▶ **EXERCISE DETAILS**
Below are some entries. Count how many of their lines include "labels", then give that number only.

(Dataset entries)
# # # # #

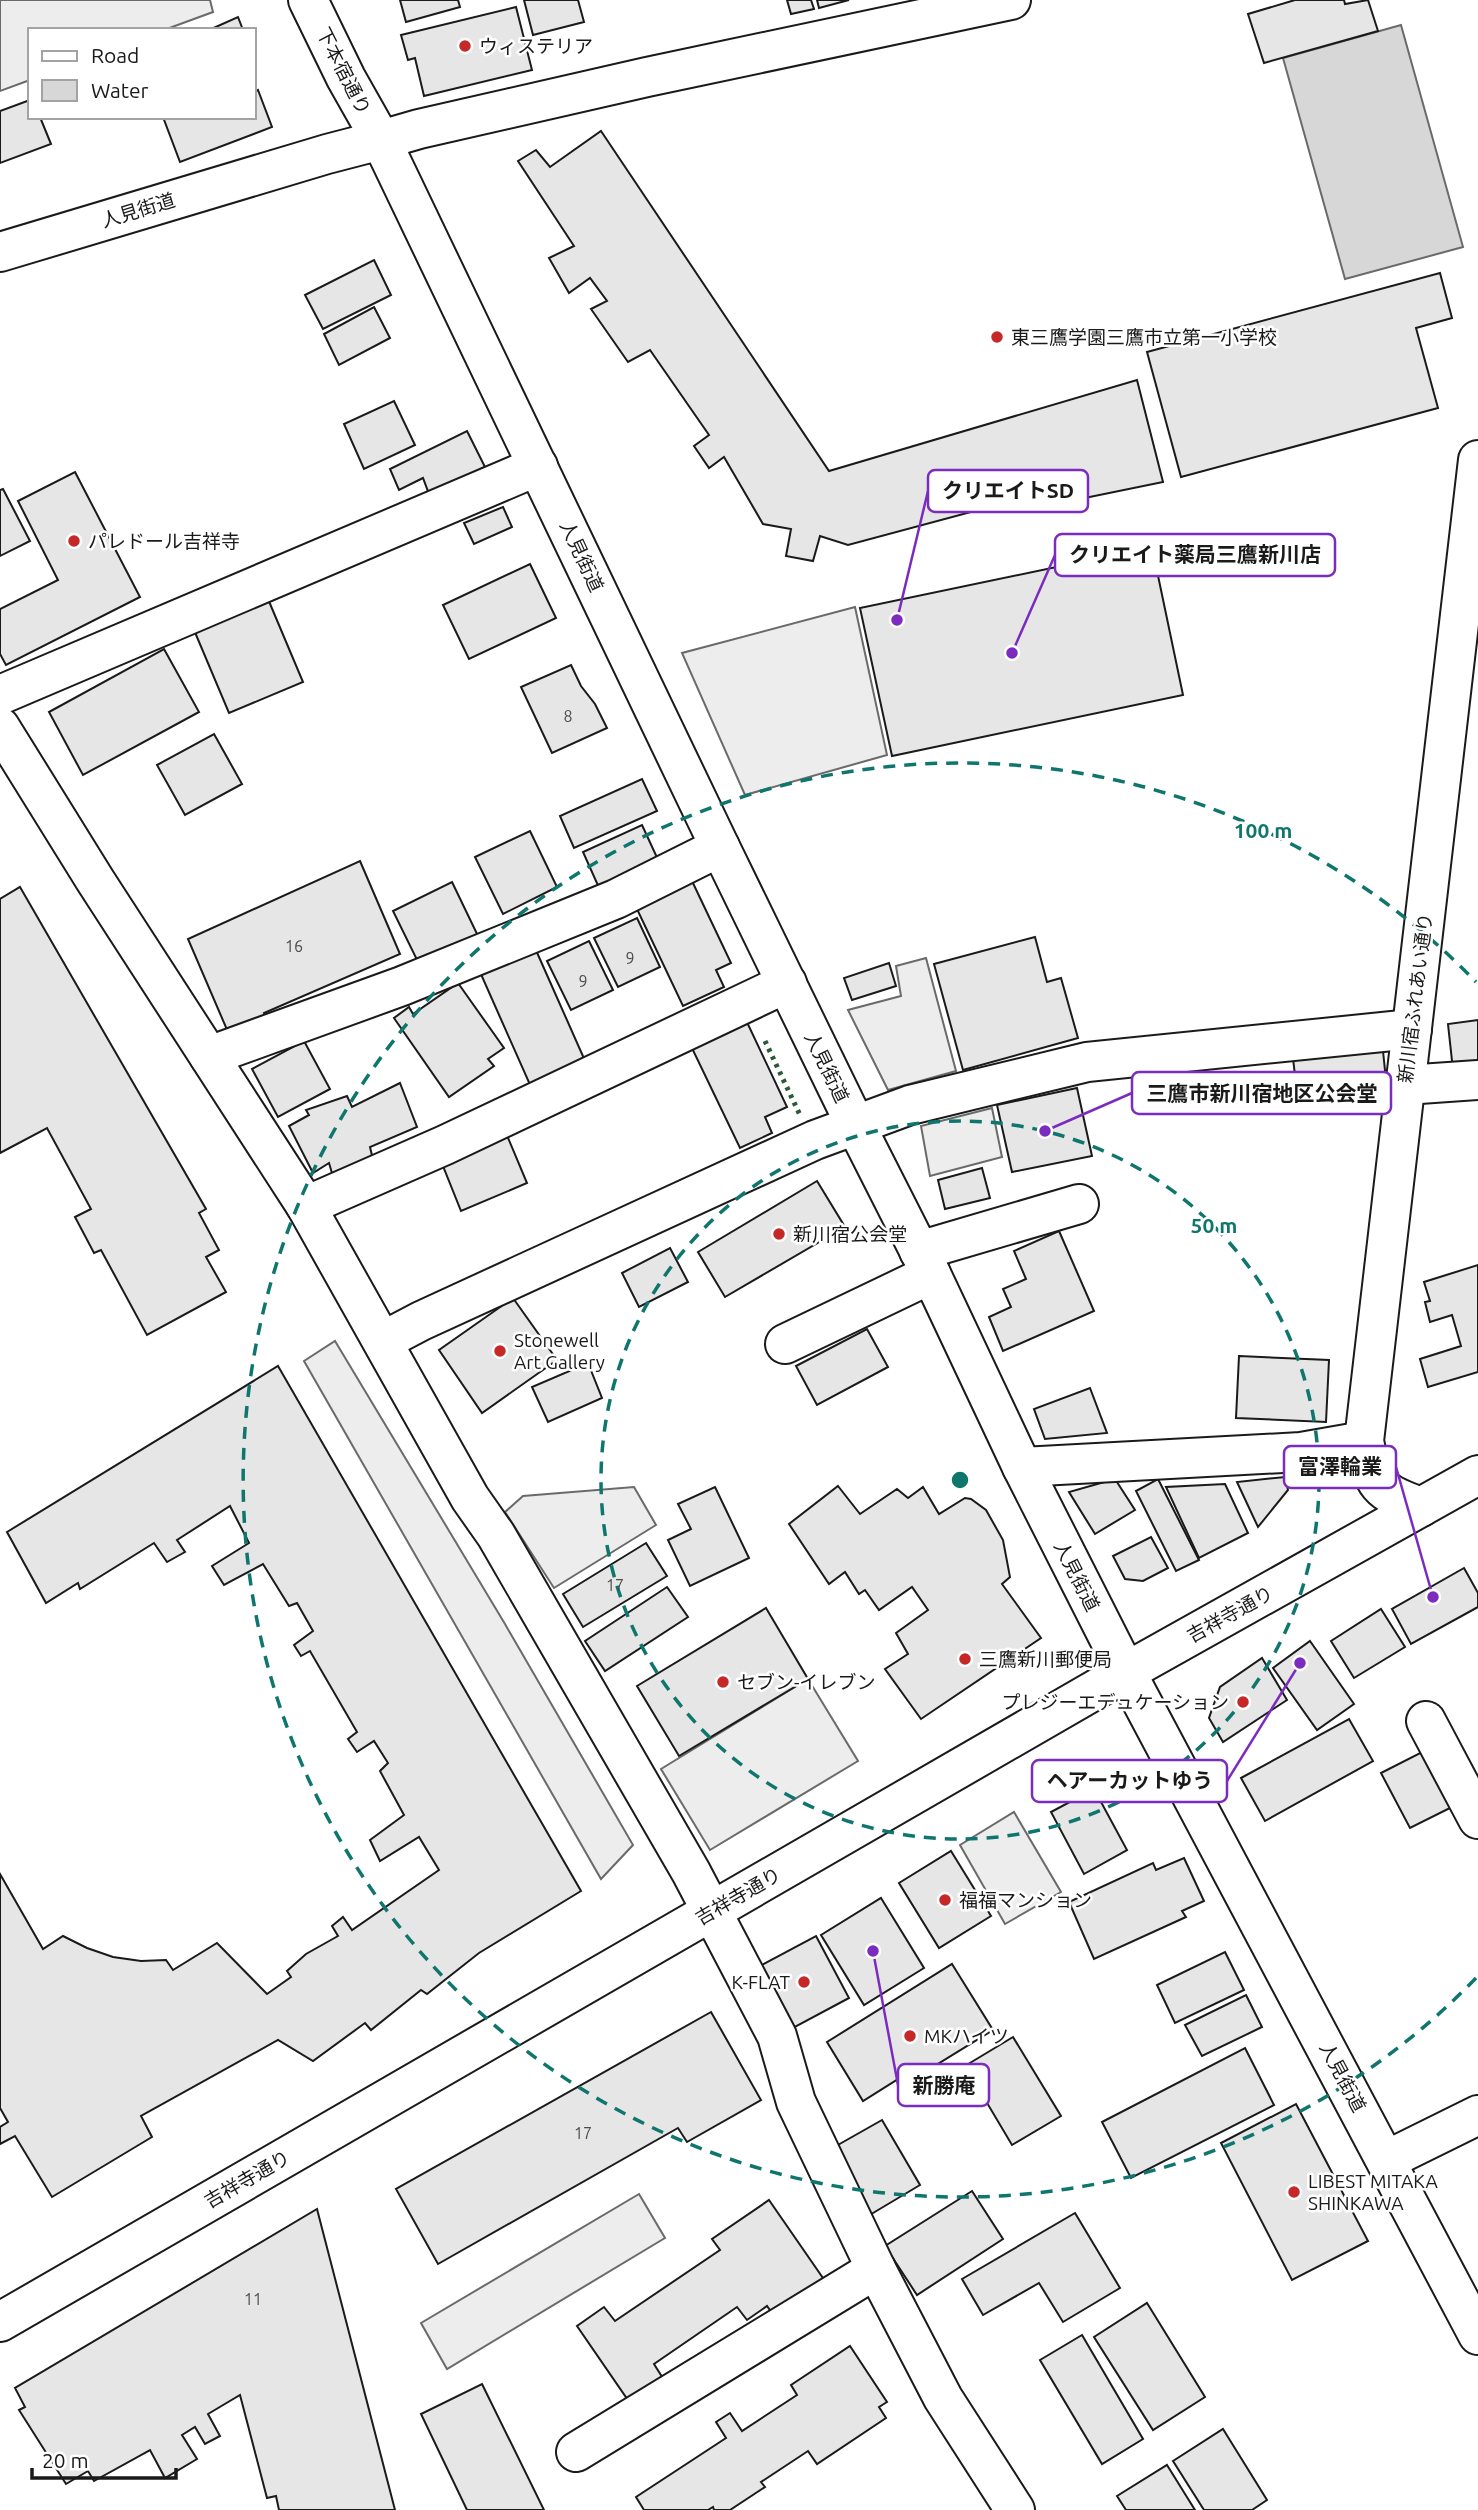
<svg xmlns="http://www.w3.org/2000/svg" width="1478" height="2510" viewBox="0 0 1478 2510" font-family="Ubuntu,'Noto Sans JP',sans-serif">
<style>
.built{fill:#ededed;stroke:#6a6a6a;stroke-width:2}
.water{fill:#d7d7d7;stroke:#6a6a6a;stroke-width:2}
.building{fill:#e6e6e6;stroke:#1a1a1a;stroke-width:2}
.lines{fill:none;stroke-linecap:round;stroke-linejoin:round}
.minor-casing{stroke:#1a1a1a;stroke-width:42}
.major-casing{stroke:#1a1a1a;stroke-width:42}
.minor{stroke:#fff;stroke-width:38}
.major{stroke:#fff;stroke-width:38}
.hedge{stroke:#2b5a34;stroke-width:5;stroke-dasharray:3.5 5;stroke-linecap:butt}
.ring{fill:none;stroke:#0f766e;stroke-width:3.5;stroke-dasharray:12 9}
.poi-dot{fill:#c62828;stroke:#fff;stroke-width:2.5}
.labels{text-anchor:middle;stroke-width:5;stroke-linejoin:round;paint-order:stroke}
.number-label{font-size:16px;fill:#4d4d4d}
.poi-label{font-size:19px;fill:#1a1a1a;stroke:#fff;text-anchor:start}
.street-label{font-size:19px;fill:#1a1a1a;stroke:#fff}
.centre{fill:#0f766e;stroke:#fff;stroke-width:3.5}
.ring-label{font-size:21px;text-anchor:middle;font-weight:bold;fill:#0f766e;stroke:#fff;stroke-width:5;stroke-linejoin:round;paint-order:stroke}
.leader{fill:none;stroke:#7b2cbf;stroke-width:2.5}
.callout-dot{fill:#7b2cbf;stroke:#fff;stroke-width:2.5}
.callout{fill:#fff;stroke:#7b2cbf;stroke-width:2.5}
.callout-label{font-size:21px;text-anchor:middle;font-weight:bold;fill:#1a1a1a}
</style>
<rect width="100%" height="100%" fill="#fff"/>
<g class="built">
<polygon points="0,0 210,0 213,12 164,30 30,30 30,80 0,91"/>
<polygon points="855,607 887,755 745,795 682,653"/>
<polygon points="926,958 956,1071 888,1090 848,1010 901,996 896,966"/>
<polygon points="992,1108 1002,1157 930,1176 921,1126"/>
<polygon points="335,1341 505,1624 633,1845 601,1879 304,1361"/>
<polygon points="634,1487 656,1525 554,1588 505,1512 523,1496"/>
<polygon points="808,1679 858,1761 710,1850 661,1769"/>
<polygon points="1014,1812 1061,1892 1005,1924 960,1845"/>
<polygon points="639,2194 665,2238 447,2369 421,2323"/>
</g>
<polygon class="water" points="1401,25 1463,247 1345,279 1283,58"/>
<g class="building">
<polygon points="400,0 458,0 460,7 406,22"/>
<polygon points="524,0 578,0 584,22 533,35"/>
<polygon points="787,0 811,0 814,9 791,14"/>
<polygon points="817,0 849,0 819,8"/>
<polygon points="1295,0 1344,0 1345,4 1368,0 1378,31 1264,63 1248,14"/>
<polygon points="516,7 532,70 424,96 415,58 408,60 401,35"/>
<polygon points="238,17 243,30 209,30"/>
<polygon points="258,90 272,127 180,162 163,117 254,117 254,92"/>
<polygon points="30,100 30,117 40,117 51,144 0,163 0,111"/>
<polygon points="601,131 829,471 1137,380 1163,482 1031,509 1023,498 848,545 820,536 813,561 786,556 791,529 763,524 724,457 709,468 694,446 709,435 650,350 628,362 591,309 607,301 590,278 569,293 549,258 574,246 518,161 536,150 550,167"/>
<polygon points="374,260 391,295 323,329 305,295"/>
<polygon points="1440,273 1452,318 1416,328 1438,408 1181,477 1147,352"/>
<polygon points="374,307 390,338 339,365 324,334"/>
<polygon points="394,401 415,445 364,469 344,424"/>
<polygon points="467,431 485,467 429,494 423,478 399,490 390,469"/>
<polygon points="75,472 140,597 6,665 0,654 0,609 58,580 18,501"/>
<polygon points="3,489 30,541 0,556 0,490"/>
<polygon points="503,507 512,527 474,544 464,523"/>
<polygon points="1152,547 1183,695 892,756 860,608"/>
<polygon points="530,564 556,618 469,659 443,605"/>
<polygon points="268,599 303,682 229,713 194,630"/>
<polygon points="164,649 199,712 83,775 49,712"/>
<polygon points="571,665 581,686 595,704 607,728 552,753 521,687"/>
<polygon points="214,734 242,784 185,815 157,765"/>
<polygon points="642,779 657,811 574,848 560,816"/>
<polygon points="642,825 660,864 600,890 583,852"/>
<polygon points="530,831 557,887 503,914 475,857"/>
<polygon points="360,861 400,954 264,1013 272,1030 234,1046 188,939"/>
<polygon points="692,881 731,963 716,970 724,987 683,1006 636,907"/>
<polygon points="452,882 479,938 420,966 393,911"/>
<polygon points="20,887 206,1209 199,1213 219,1250 206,1257 226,1292 147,1335 101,1250 94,1253 75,1217 91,1209 47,1128 0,1153 0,899"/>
<polygon points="637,918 660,967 618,987 594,938"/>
<polygon points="1035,937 1047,982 1061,978 1078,1038 963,1070 934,964"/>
<polygon points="589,941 613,990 571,1010 547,961"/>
<polygon points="535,948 586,1063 531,1087 480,972"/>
<polygon points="889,963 896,986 852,1000 844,978"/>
<polygon points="458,983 504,1048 488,1059 494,1066 449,1097 394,1018 409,1007 413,1014"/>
<polygon points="745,1018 787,1107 765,1117 772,1133 740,1148 690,1044"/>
<polygon points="1478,1020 1478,1067 1453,1070 1448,1024"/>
<polygon points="304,1041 330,1089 278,1117 252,1069"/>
<polygon points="1382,1041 1388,1100 1299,1109 1292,1050"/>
<polygon points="400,1083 417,1127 370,1147 374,1164 334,1180 329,1163 313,1173 289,1126 309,1115 306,1110 347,1096 352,1107"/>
<polygon points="1077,1088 1092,1156 1012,1172 997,1105"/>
<polygon points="506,1133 527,1183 461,1211 441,1161"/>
<polygon points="982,1168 990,1198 945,1209 938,1180"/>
<polygon points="817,1181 845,1227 725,1297 698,1252"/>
<polygon points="1059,1231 1094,1311 1003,1351 989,1317 1011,1307 1003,1289 1026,1279 1014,1251"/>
<polygon points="670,1248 688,1282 639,1307 622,1273"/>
<polygon points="1478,1265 1478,1372 1428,1387 1420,1359 1461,1346 1452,1315 1430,1322 1425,1302 1430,1301 1424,1282"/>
<polygon points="513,1298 557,1360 482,1413 439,1350"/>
<polygon points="867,1329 888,1367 817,1405 796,1366"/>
<polygon points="1239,1356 1329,1360 1326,1422 1236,1418"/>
<polygon points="588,1363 602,1398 548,1422 532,1387"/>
<polygon points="278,1366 581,1891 479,1953 427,1994 421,1990 371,2030 365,2023 313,2061 278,2040 141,2116 152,2137 52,2197 15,2136 0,2144 0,2127 8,2122 0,2108 0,1874 43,1949 63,1936 87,1948 113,1957 141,1961 166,1960 173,1970 217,1943 267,1994 291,1977 287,1971 306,1954 338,1936 332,1926 343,1917 352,1930 439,1870 419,1837 380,1861 370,1840 404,1815 380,1771 388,1763 374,1741 357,1752 348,1739 357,1732 310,1651 301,1656 294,1645 313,1631 297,1603 289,1606 263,1564 224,1585 212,1566 249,1543 230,1506 177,1540 185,1552 167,1562 154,1543 80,1589 78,1583 46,1603 7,1532"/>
<polygon points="1090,1388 1107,1433 1045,1439 1034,1409"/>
<polygon points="1285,1477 1288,1490 1258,1527 1237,1482"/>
<polygon points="1115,1479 1135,1510 1095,1534 1069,1492"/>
<polygon points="1158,1479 1199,1560 1176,1571 1136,1491"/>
<polygon points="1225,1484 1248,1533 1199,1558 1166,1487"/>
<polygon points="838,1486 860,1514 897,1489 908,1498 923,1487 939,1514 965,1498 971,1499 986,1510 1003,1540 1010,1577 1002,1584 1041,1638 921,1719 885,1669 908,1654 896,1633 928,1610 912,1587 879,1610 865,1590 859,1594 845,1572 829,1584 789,1524"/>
<polygon points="715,1487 749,1558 690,1586 668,1540 691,1529 678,1504"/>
<polygon points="1151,1537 1168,1568 1143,1581 1125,1579 1113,1556"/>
<polygon points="646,1543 667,1576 583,1627 563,1594"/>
<polygon points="1464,1568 1478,1593 1478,1607 1411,1644 1392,1609"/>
<polygon points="667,1587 688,1617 605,1671 585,1641"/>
<polygon points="766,1608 808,1679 679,1756 637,1686"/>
<polygon points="1381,1609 1405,1647 1354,1678 1331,1641"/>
<polygon points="1310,1641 1354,1704 1317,1730 1273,1668"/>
<polygon points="1262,1658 1287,1700 1223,1742 1209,1718 1220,1687"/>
<polygon points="1349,1719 1373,1761 1265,1821 1241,1778"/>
<polygon points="1426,1750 1454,1806 1410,1828 1381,1773"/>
<polygon points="1094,1789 1127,1850 1084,1874 1051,1812"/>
<polygon points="951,1851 991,1916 939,1948 899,1883"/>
<polygon points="1184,1858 1204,1901 1182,1911 1186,1917 1094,1959 1069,1902 1153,1863 1156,1870"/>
<polygon points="881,1898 924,1968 864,2005 821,1935"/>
<polygon points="816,1936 849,1998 793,2028 760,1966"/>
<polygon points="1225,1952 1244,1990 1175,2023 1157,1985"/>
<polygon points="952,1964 993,2030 923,2073 919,2066 863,2101 827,2042"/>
<polygon points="1246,1995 1262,2027 1202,2056 1185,2025"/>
<polygon points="711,2012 761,2100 687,2142 678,2128 438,2264 396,2189"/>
<polygon points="1013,2037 1061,2116 1012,2145 980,2091 970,2097 955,2072"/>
<polygon points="1245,2048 1274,2105 1131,2178 1102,2122"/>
<polygon points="1296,2104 1368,2241 1292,2280 1221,2143"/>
<polygon points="882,2120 920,2185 868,2216 829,2150"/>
<polygon points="972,2191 1003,2239 917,2295 885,2246"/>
<polygon points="769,2200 825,2281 774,2316 767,2306 747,2320 737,2307 654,2364 664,2380 630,2403 577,2326 604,2307 615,2321 720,2250 712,2239"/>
<polygon points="317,2209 395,2510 279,2510 276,2496 267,2498 240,2395 208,2414 220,2436 205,2444 195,2427 182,2435 197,2459 165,2478 150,2450 94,2481 88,2471 66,2484 19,2410 25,2407 15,2388"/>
<polygon points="1075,2213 1120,2288 1063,2322 1039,2283 983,2315 962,2279"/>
<polygon points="1147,2303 1205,2397 1153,2430 1094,2337"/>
<polygon points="1082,2335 1143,2439 1102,2464 1040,2360"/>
<polygon points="850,2346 887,2402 879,2407 886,2418 817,2464 808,2451 761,2482 765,2487 730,2510 714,2510 713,2507 708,2510 644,2510 636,2497 726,2438 716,2422 730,2413 742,2431 797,2395 791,2385"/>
<polygon points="482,2384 544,2510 467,2510 421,2414"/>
<polygon points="1223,2429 1267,2500 1252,2510 1204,2510 1173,2461"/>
<polygon points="1167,2465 1195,2510 1126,2510 1117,2496"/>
</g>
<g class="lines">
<g class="minor-casing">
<g id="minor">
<polyline points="308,0 346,78 381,140 419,129 647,77 1011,0"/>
<polyline points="0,695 538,466"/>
<polyline points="0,727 95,880 306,1206 470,1498 496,1535 691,1872 777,2036 796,2102 876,2269 943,2398 1015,2510"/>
<polyline points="209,1056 402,986 616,899 720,847"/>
<polyline points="1405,1085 1478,1080"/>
<polyline points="306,1206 445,1145 787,983"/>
<polyline points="919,1251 1079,1204"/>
<polyline points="383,1341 421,1321 815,1140 910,1105 1087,1062 1412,1029"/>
<polyline points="785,1344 931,1274"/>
<polyline points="1022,1467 1301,1452 1364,1441"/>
<path d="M1421,1507C1378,1492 1373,1486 1364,1441L1478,460"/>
<polyline points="1426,1721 1478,1819"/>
<polyline points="1387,2160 1478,2115"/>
<polyline points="576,2452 876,2269"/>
</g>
</g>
<g class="major-casing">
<g id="major">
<polyline points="0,252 327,154 381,140 720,847 855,1124 931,1274 1022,1467 1126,1672 1478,2335"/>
<polyline points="0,2322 1126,1672 1478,1475"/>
</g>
</g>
<use href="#minor" class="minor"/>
<use href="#major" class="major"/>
<polyline class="hedge" points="765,1041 800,1115"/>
</g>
<g class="ring">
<circle cx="960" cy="1480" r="359"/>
<path d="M1476 1978A717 717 0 1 1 1476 982"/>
</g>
<g class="poi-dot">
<circle cx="465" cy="46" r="7"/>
<circle cx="997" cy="337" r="7"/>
<circle cx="74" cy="541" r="7"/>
<circle cx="779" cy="1234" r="7"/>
<circle cx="500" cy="1351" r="7"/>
<circle cx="965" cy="1659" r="7"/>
<circle cx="723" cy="1682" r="7"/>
<circle cx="1243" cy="1702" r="7"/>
<circle cx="945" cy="1900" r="7"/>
<circle cx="804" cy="1982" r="7"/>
<circle cx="910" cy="2036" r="7"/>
<circle cx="1294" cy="2192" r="7"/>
</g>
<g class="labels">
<g class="number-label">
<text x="568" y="722">8</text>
<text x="294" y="952">16</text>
<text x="630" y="964">9</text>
<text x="583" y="987">9</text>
<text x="615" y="1591">17</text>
<text x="583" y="2139">17</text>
<text x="253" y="2305">11</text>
</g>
<g class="poi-label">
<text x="479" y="53">ウィステリア</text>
<text x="1011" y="344">東三鷹学園三鷹市立第一小学校</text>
<text x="88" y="548">パレドール吉祥寺</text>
<text x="793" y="1241">新川宿公会堂</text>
<text x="514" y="1347">Stonewell<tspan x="514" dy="22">Art Gallery</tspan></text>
<text x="979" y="1666">三鷹新川郵便局</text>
<text x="737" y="1689">セブン-イレブン</text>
<text x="1229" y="1709" text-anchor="end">プレジーエデュケーション</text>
<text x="959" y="1907">福福マンション</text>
<text x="790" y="1989" text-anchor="end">K-FLAT</text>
<text x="924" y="2043">MKハイツ</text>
<text x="1308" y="2188">LIBEST MITAKA<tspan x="1308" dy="22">SHINKAWA</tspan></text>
</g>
<g class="street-label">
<text transform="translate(344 71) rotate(63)" y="7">下本宿通り</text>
<text transform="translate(138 210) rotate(-17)" y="7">人見街道</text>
<text transform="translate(582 556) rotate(65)" y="7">人見街道</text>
<text transform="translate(1415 998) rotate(-83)" y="7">新川宿ふれあい通り</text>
<text transform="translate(827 1067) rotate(64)" y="7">人見街道</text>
<text transform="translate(1077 1576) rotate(63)" y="7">人見街道</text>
<text transform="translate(1230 1614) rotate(-29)" y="7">吉祥寺通り</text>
<text transform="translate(738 1896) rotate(-30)" y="7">吉祥寺通り</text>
<text transform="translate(1343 2077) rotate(62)" y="7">人見街道</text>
<text transform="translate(247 2179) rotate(-30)" y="7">吉祥寺通り</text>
</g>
</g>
<circle cx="960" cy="1480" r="10" class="centre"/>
<g class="ring-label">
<text x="1263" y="838">100 m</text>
<text x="1214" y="1233">50 m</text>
</g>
<path class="leader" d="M897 620L928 491M1012 653L1055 555M1045 1131L1132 1093M1433 1597L1396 1467M1300 1663L1227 1781M873 1951L898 2085"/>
<g class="callout-dot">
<circle cx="897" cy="620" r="7"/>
<circle cx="1012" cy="653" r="7"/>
<circle cx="1045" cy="1131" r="7"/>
<circle cx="1433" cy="1597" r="7"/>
<circle cx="1300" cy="1663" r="7"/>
<circle cx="873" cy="1951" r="7"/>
</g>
<g class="callout">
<rect x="928" y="470" width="160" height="42" rx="7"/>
<rect x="1055" y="534" width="280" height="42" rx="7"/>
<rect x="1132" y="1072" width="259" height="42" rx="7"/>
<rect x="1284" y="1446" width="112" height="42" rx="7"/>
<rect x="1032" y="1760" width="195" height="42" rx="7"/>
<rect x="898" y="2064" width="91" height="42" rx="7"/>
</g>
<g class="callout-label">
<text x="1008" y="498">クリエイトSD</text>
<text x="1195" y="562">クリエイト薬局三鷹新川店</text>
<text x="1262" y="1101">三鷹市新川宿地区公会堂</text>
<text x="1340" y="1474">富澤輪業</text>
<text x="1130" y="1788">ヘアーカットゆう</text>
<text x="944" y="2093">新勝庵</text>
</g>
<rect x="28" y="28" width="228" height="91" fill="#ffffff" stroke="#a3a3a3" stroke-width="2"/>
<rect x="42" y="51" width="35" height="10" fill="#ffffff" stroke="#a3a3a3" stroke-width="2"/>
<text x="91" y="63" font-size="21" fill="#1a1a1a">Road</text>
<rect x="42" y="80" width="35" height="21" fill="#d7d7d7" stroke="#a3a3a3" stroke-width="2"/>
<text x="91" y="98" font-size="21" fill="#1a1a1a">Water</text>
<path d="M32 2468v10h144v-10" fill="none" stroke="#1a1a1a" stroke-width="3.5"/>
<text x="42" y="2468" font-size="21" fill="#1a1a1a" stroke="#ffffff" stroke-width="5" paint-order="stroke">20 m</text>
</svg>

# # # # #

▶ **ANSWER SECTION**
2